### [EXCERPTED DATA]
━━━━━━━━━━━━━━━━━━━━
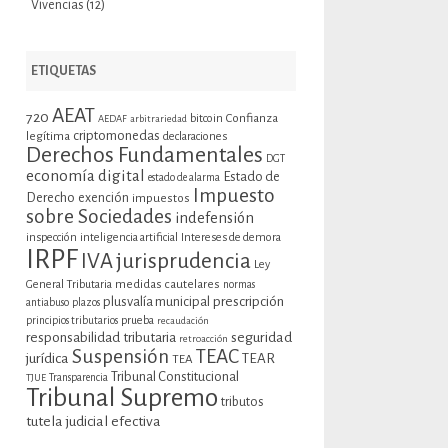
Vivencias
(12)
ETIQUETAS
AEAT
720
bitcoin
Confianza
AEDAF
arbitrariedad
criptomonedas
legítima
declaraciones
Derechos Fundamentales
DGT
economía digital
Estado de
estado de alarma
Impuesto
Derecho
exención
impuestos
sobre Sociedades
indefensión
inspección
inteligencia artificial
Intereses de demora
IRPF
jurisprudencia
IVA
Ley
General Tributaria
medidas cautelares
normas
plusvalía municipal
prescripción
antiabuso
plazos
prueba
principios tributarios
recaudación
seguridad
responsabilidad tributaria
retroacción
Suspensión
TEAC
jurídica
TEAR
TEA
Tribunal Constitucional
TJUE
Transparencia
Tribunal Supremo
tributos
tutela judicial efectiva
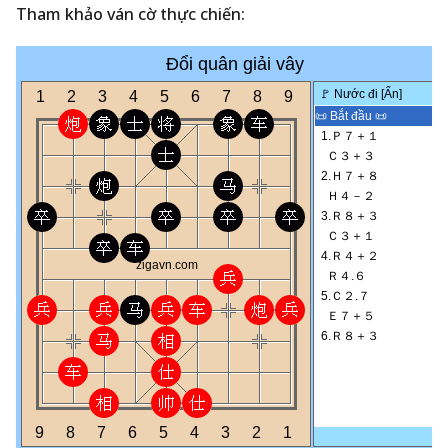
Tham khảo ván cờ thực chiến:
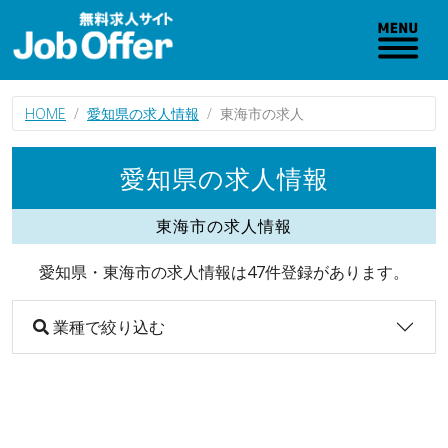
HOME
愛知県の求人情報
東海市の求人
愛知県の求人情報
東海市の求人情報
愛知県・東海市の求人情報は47件登録があります。
業種で絞り込む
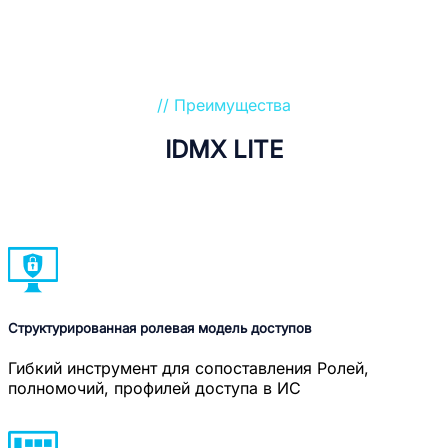
// Преимущества
IDMX LITE
Структурированная ролевая модель доступов
Гибкий инструмент для сопоставления Ролей,
полномочий, профилей доступа в ИС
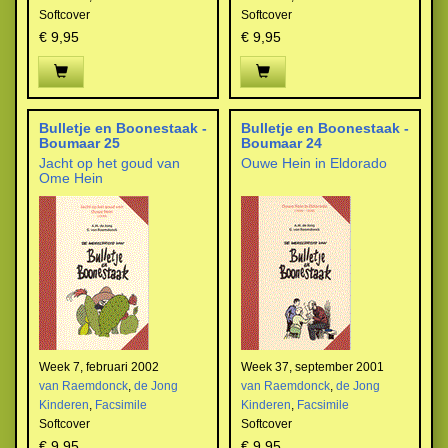
Softcover
Softcover
€ 9,95
€ 9,95
Bulletje en Boonestaak -
Bulletje en Boonestaak -
Boumaar 25
Boumaar 24
Jacht op het goud van
Ouwe Hein in Eldorado
Ome Hein
Week 7, februari 2002
Week 37, september 2001
van Raemdonck
,
de Jong
van Raemdonck
,
de Jong
Kinderen
,
Facsimile
Kinderen
,
Facsimile
Softcover
Softcover
€ 9,95
€ 9,95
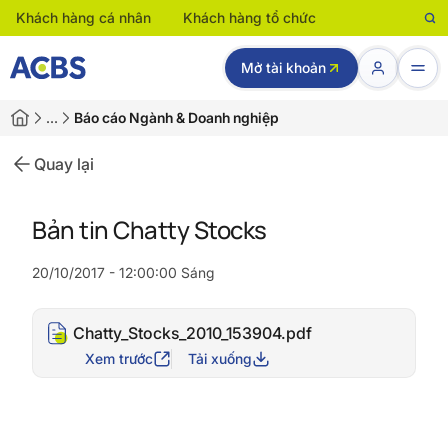
Khách hàng cá nhân
Khách hàng tổ chức
Mở tài khoản
…
Báo cáo Ngành & Doanh nghiệp
Quay lại
Bản tin Chatty Stocks
20/10/2017 - 12:00:00 Sáng
Chatty_Stocks_2010_153904.pdf
Xem trước
Tải xuống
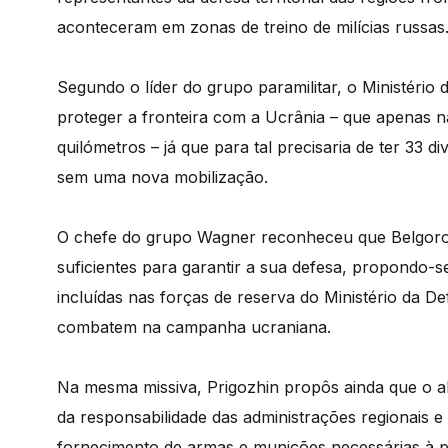
aconteceram em zonas de treino de milícias russas
Segundo o líder do grupo paramilitar, o Ministério
proteger a fronteira com a Ucrânia – que apenas 
quilómetros – já que para tal precisaria de ter 33 d
sem uma nova mobilização.
O chefe do grupo Wagner reconheceu que Belgorod
suficientes para garantir a sua defesa, propondo-se
incluídas nas forças de reserva do Ministério da De
combatem na campanha ucraniana.
Na mesma missiva, Prigozhin propôs ainda que o a
da responsabilidade das administrações regionais e 
fornecimento de armas e munições necessárias à pr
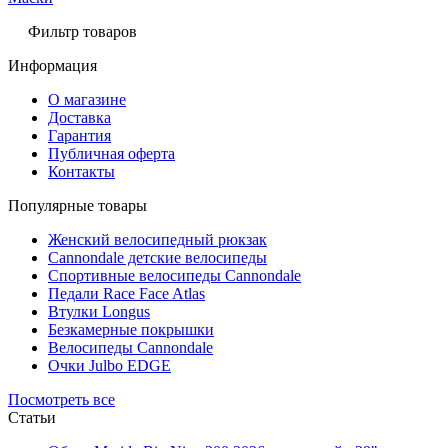
Фильтр товаров
Информация
О магазине
Доставка
Гарантия
Публичная оферта
Контакты
Популярные товары
Женский велосипедный рюкзак
Cannondale детские велосипеды
Спортивные велосипеды Cannondale
Педали Race Face Atlas
Втулки Longus
Безкамерные покрышки
Велосипеды Cannondale
Очки Julbo EDGE
Посмотреть все
Статьи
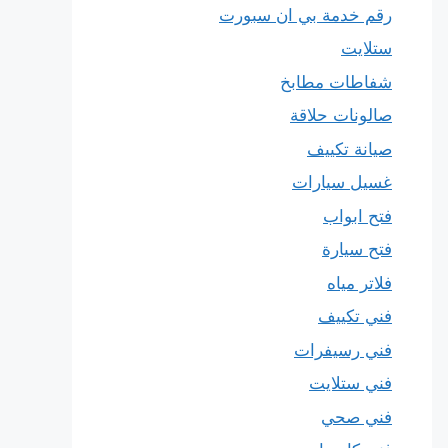
رقم خدمة بي ان سبورت
ستلايت
شفاطات مطابخ
صالونات حلاقة
صيانة تكييف
غسيل سيارات
فتح ابواب
فتح سيارة
فلاتر مياه
فني تكييف
فني رسيفرات
فني ستلايت
فني صحي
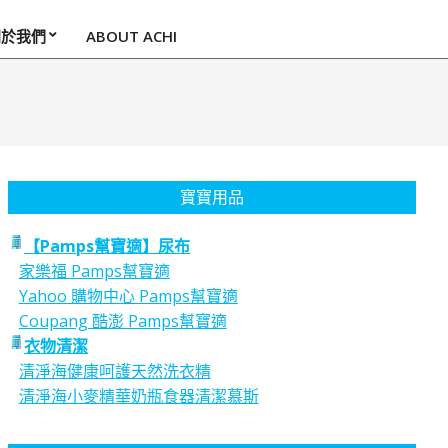
關於我們
ABOUT ACHI
寶寶用品
【Pamps幫寶適】尿布
家樂福 Pamps幫寶適
Yahoo 購物中心 Pamps幫寶適
Coupang 酷澎 Pamps幫寶適
衣物清潔
清淨海健康呵護天然洗衣精
清淨海小麥精華奶瓶食器清潔慕斯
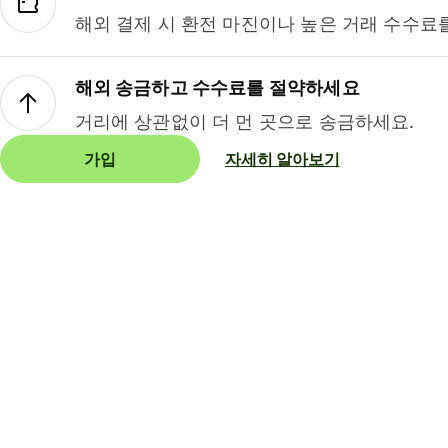
해외 결제 시 환전 마진이나 높은 거래 수수료
해외 송금하고 수수료를 절약하세요
거리에 상관없이 더 먼 곳으로 송금하세요.
가입
자세히 알아보기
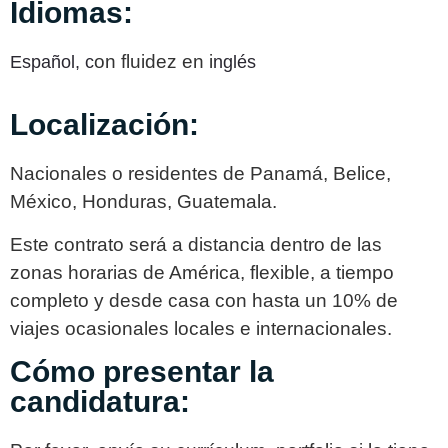
Idiomas:
on fluidez en i
Español,
c
nglés
Localización:
Nacionales o residentes de Panamá, Belice,
México, Honduras, Guatemala.
Este contrato será a distancia dentro de las
zonas horarias de América, flexible, a tiempo
completo y desde casa con hasta un 10% de
viajes ocasionales locales e internacionales.
Cómo presentar la
candidatura:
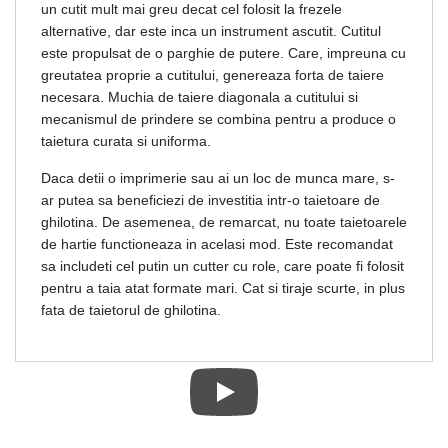
un cutit mult mai greu decat cel folosit la frezele
alternative, dar este inca un instrument ascutit. Cutitul
este propulsat de o parghie de putere. Care, impreuna cu
greutatea proprie a cutitului, genereaza forta de taiere
necesara. Muchia de taiere diagonala a cutitului si
mecanismul de prindere se combina pentru a produce o
taietura curata si uniforma.
Daca detii o imprimerie sau ai un loc de munca mare, s-
ar putea sa beneficiezi de investitia intr-o taietoare de
ghilotina. De asemenea, de remarcat, nu toate taietoarele
de hartie functioneaza in acelasi mod. Este recomandat
sa includeti cel putin un cutter cu role, care poate fi folosit
pentru a taia atat formate mari. Cat si tiraje scurte, in plus
fata de taietorul de ghilotina.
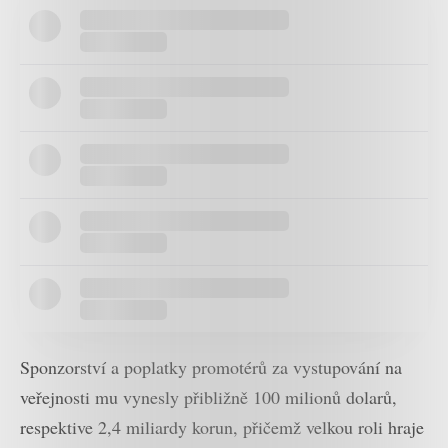
Sponzorství a poplatky promotérů za vystupování na
veřejnosti mu vynesly přibližně 100 milionů dolarů,
respektive 2,4 miliardy korun, přičemž velkou roli hraje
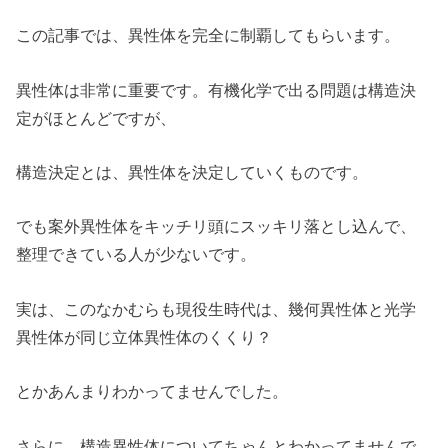
この記事では、異性体を完全に制覇してもらいます。
異性体は非常に重要です。有機化学で出る問題は構造決
定がほとんどですが、
構造決定とは、異性体を決定していくものです。
でも案外異性体をキッチリ頭にスッキリ落とし込んで、
整理できている人が少ないです。
実は、このなかむらも現役生時代は、幾何異性体と光学
異性体が同じ立体異性体のくくり？
とかあんまりわかってませんでした。
さらに、構造異性体についてちゃんとわかってませんで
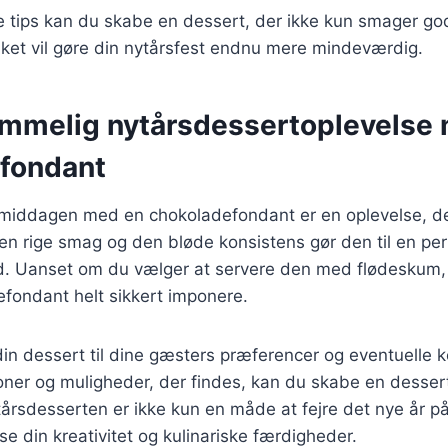
e tips kan du skabe en dessert, der ikke kun smager go
ilket vil gøre din nytårsfest endnu mere mindeværdig.
emmelig nytårsdessertoplevelse
fondant
smiddagen med en chokoladefondant er en oplevelse, der
en rige smag og den bløde konsistens gør den til en perf
hed. Uanset om du vælger at servere den med flødeskum, i
efondant helt sikkert imponere.
din dessert til dine gæsters præferencer og eventuelle
ner og muligheder, der findes, kan du skabe en dessert,
årsdesserten er ikke kun en måde at fejre det nye år p
se din kreativitet og kulinariske færdigheder.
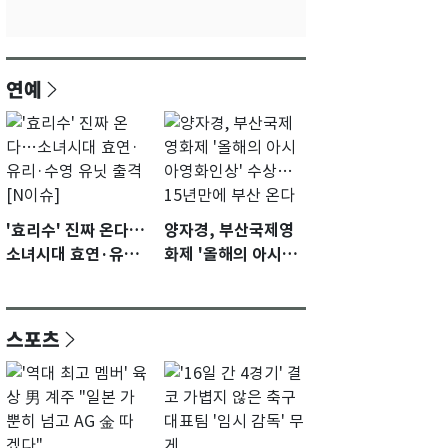
연예
'효리수' 진짜 온다…
양자경, 부산국제영
소녀시대 효연·유리·
화제 '올해의 아시아
수영 유닛 출격 [N이
영화인상' 수상…15
슈]
년만에 부산 온다
스포츠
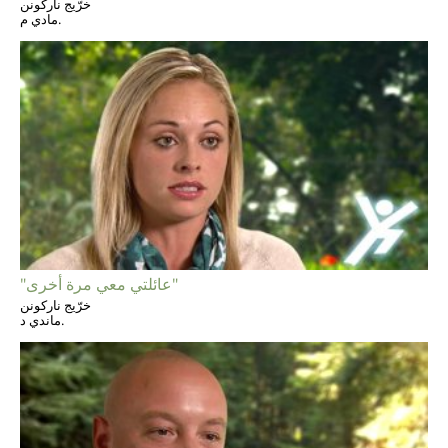
خرّيج ناركونن
مادي م.
"عائلتي معي مرة أخرى"
خرّيج ناركونن
ماندي د.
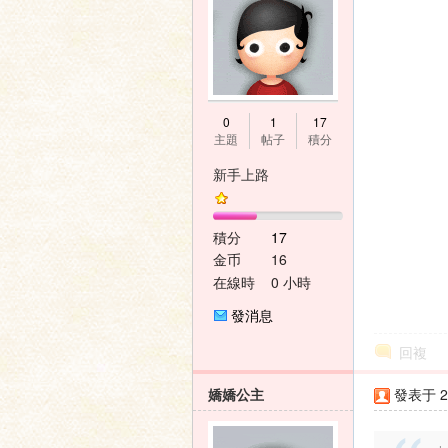
0
1
17
主題
帖子
積分
新手上路
積分
17
金币
16
在線時
0 小時
間
發消息
回複
嬌嬌公主
發表于 20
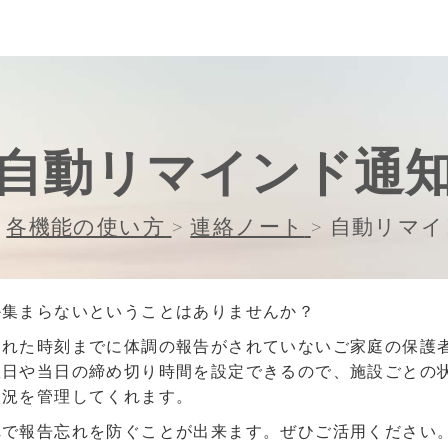
自動リマインド通
各機能の使い方
>
連絡ノート
>
自動リマイ
か集まらないということはありませんか？
された時刻までに体調の報告がされていないご家庭の保護
曜日や当日の締め切り時間を設定できるので、施設ごとの
状況を管理してくれます。
れで報告忘れを防ぐことが出来ます。ぜひご活用ください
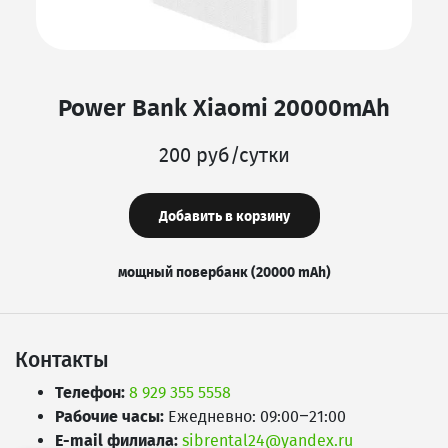
Power Bank Xiaomi 20000mAh
200 руб/сутки
Добавить в корзину
мощный повербанк (20000 mAh)
Контакты
Телефон:
8 929 355 5558
Рабочие часы:
Ежедневно: 09:00–21:00
E-mail филиала:
sibrental24@yandex.ru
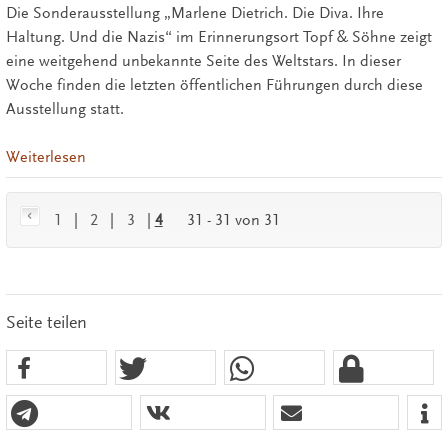
Die Sonderausstellung „Marlene Dietrich. Die Diva. Ihre
Haltung. Und die Nazis“ im Erinnerungsort Topf & Söhne zeigt
eine weitgehend unbekannte Seite des Weltstars. In dieser
Woche finden die letzten öffentlichen Führungen durch diese
Ausstellung statt.
Weiterlesen
1
|
2
|
3
|
4
31 - 31 von 31
Seite teilen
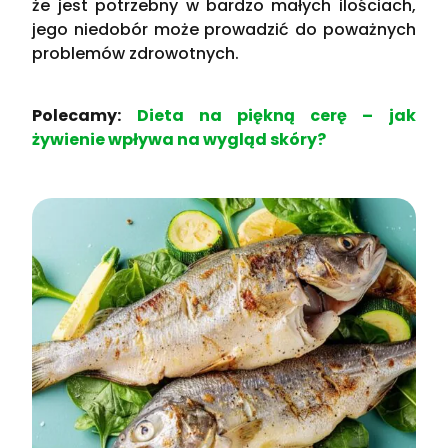
że jest potrzebny w bardzo małych ilościach,
jego niedobór może prowadzić do poważnych
problemów zdrowotnych.
Polecamy:
Dieta na piękną cerę – jak
żywienie wpływa na wygląd skóry?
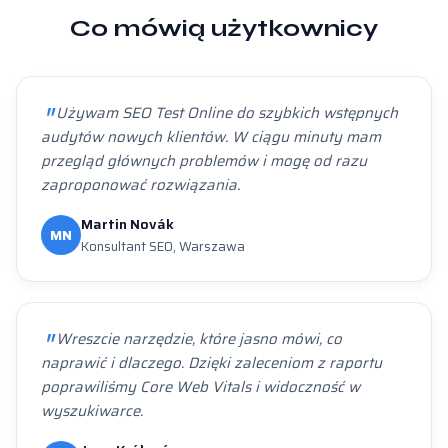
Co mówią użytkownicy
Używam SEO Test Online do szybkich wstępnych
audytów nowych klientów. W ciągu minuty mam
przegląd głównych problemów i mogę od razu
zaproponować rozwiązania.
Martin Novák
MN
Konsultant SEO, Warszawa
Wreszcie narzędzie, które jasno mówi, co
naprawić i dlaczego. Dzięki zaleceniom z raportu
poprawiliśmy Core Web Vitals i widoczność w
wyszukiwarce.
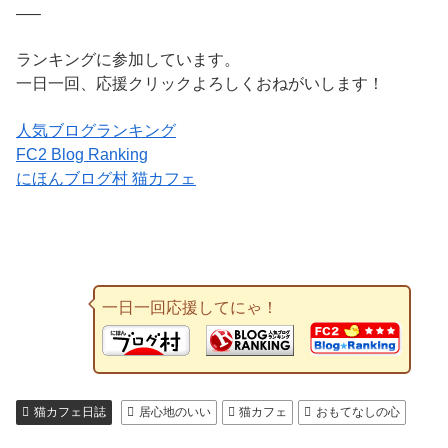
—–
ランキングに参加しています。
一日一回、応援クリックよろしくおねがいします！
人気ブログランキング
FC2 Blog Ranking
にほんブログ村 猫カフェ
一日一回応援してにゃ！
猫カフェ日誌
居心地のいい
猫カフェ
おもてなしの心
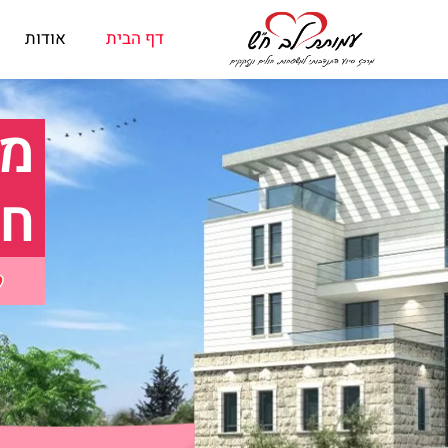
דף הבית
אודות
מל
חו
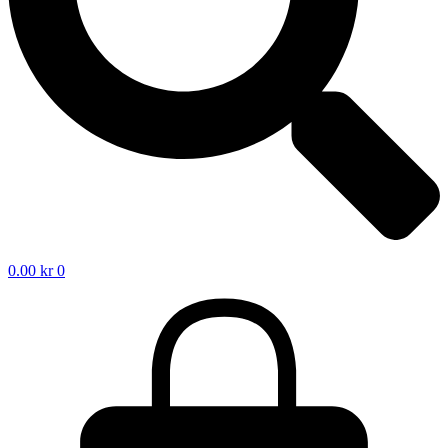
0.00
kr
0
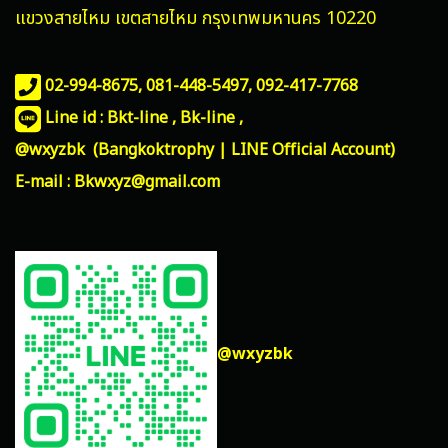
แขวงสายไหม
เขตสายไหม กรุงเทพมหานคร 10220
02-994-8675, 081-448-5497,
092-417-7768
Line id : Bkt-line , Bk-line ,
@wxyzbk (Bangkoktrophy | LINE Official Account)
E-mail : Bkwxyz@gmail.com
@wxyzbk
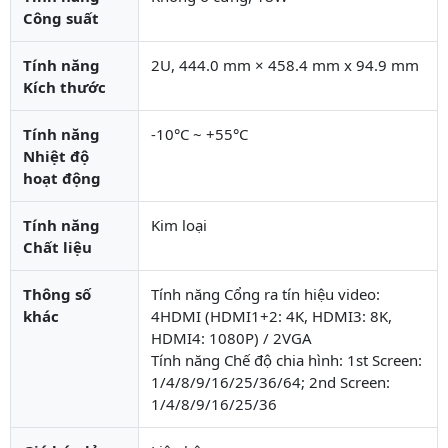
Công suất
Tính năng
2U, 444.0 mm × 458.4 mm x 94.9 mm
Kích thước
Tính năng
-10°C ~ +55°C
Nhiệt độ
hoạt động
Tính năng
Kim loại
Chất liệu
Thông số
Tính năng Cổng ra tín hiệu video:
khác
4HDMI (HDMI1+2: 4K, HDMI3: 8K,
HDMI4: 1080P) / 2VGA
Tính năng Chế độ chia hình: 1st Screen:
1/4/8/9/16/25/36/64; 2nd Screen:
1/4/8/9/16/25/36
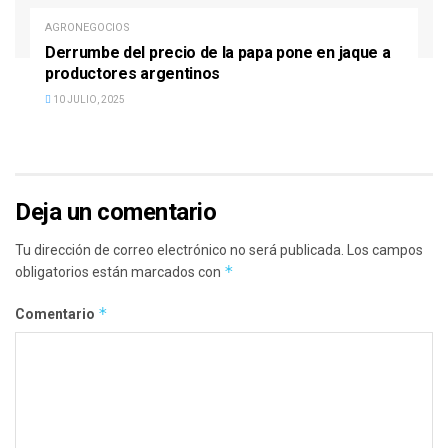
AGRONEGOCIOS
Derrumbe del precio de la papa pone en jaque a
productores argentinos
10 JULIO, 2025
Deja un comentario
Tu dirección de correo electrónico no será publicada.
Los campos
*
obligatorios están marcados con
*
Comentario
━━━━━━━━━━━━━━━━━━━━
Within the records, on how many lines does the word "grupo" appear? Provide the number alone.

### [RESULT FOR THIS EXERCISE]
2